Paper A generalizes results obtained by Moser in \cite{Mos90} to tori of any dimension.  The local rigidity result is obtained under simultaneously Diophantine condition on rotation vectors of generators.  We also answer a question raised by Moser about higher-dimensional Diophantine metric approximations, which implies that the local rigidity result for $\mathbb Z^m$ actions, for $m \geq 2$, is strictly stronger then the one for the $\mathbb Z$ action. Namely, there exists a continuum of $\mathbb Z^m$ actions by Liouville rotations which are simultaneously Diophantine. 

Paper B studies simultaneous linearization of certain commuting nearly integrable diffeomorphisms on the cylinder. To obtain a simultaneous linearization result, this time it is not enough to assume only the proper arithmetic condition on rotation number for a certain generator of this action, but in turn we need two more conditions. One condition is the intersection property for one of the generators of our action,  introduced by Moser in his famous paper about twist maps, and the second condition is the existence of Lipschitz semi-conjugacy between the second generator and the rotation map. Both of these two conditions are in fact necessary since otherwise we construct counterexamples to simultaneous linearization. Further, we compare conditions in our results with those used by Fayad and Krikorian in \cite{FK09} and conclude that their result cannot be used to obtain the results in this paper. 

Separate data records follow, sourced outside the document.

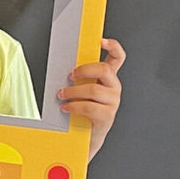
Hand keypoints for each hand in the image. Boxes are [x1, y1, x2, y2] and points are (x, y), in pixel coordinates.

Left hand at [58, 38, 125, 160]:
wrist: (85, 138)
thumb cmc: (81, 110)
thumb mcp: (80, 90)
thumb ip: (78, 77)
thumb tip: (63, 67)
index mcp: (108, 79)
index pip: (118, 57)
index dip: (113, 46)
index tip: (102, 40)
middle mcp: (113, 88)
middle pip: (104, 70)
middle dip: (84, 70)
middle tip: (70, 76)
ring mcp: (112, 102)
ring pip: (93, 89)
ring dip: (73, 91)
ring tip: (62, 95)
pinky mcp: (107, 116)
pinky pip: (89, 106)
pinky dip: (73, 105)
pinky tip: (66, 107)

Paper C studies rigidity properties of ABC group actions on the torus $\mathbb T^3$, by affine transformations. The linear part of such an action is an ABC subgroup of $SL(3,\mathbb Z)$. We study affine actions whose linear part contains a $\mathbb Z^2$ subgroup generated by parabolic matrices. The first step is to investigate when a linear ABC action on $\mathbb T^3$ can be extended to an affine action. The analysis in this paper shows that there are generally two types of linear ABC actions on $\mathbb T^3$. Those that belong to a large family of affine actions, and those that do not and which we call stiff actions. Stiff actions have a factor that cannot be affinely perturbed. We prove conditional local rigidity statement, namely KAM rigidity, for a full measure set of affine actions with a non-stiff linear part. More surprisingly, for the actions that are stiff, we prove a new form of local rigidity, which we label fiberwise KAM rigidity, where we show that even a stiff action can have some local rigidity properties. We classify fiberwise perturbations of such actions. Namely, we can consider stiff actions as extensions, where in the base we have the identity map, and the main dynamics happens in the fibers. Fiberwise KAM rigidity means that fiberwise perturbations are conjugate to the initial action. The method of proof is the KAM iterative method, where one solves the linearized problem approximately, shows that the approximate solution has some good estimates, and uses it as the base of KAM iteration. One important new ingredient is that we use the whole non-commutative action, that is, we use linearization of even non-commutative relations to deal with cohomological obstructions. Another new ingredient is to obtain a posteriori estimates for obstructions that come from leafwise averages of the perturbation. Application of KAM method to stiff actions, without any Diophantine assumptions, shows the power of the KAM method. The method is applied to the ABC action and the study of the non-commutative part is necessary since without it there is not enough cohomological information that would lead to an approximate solution of the linearized problem.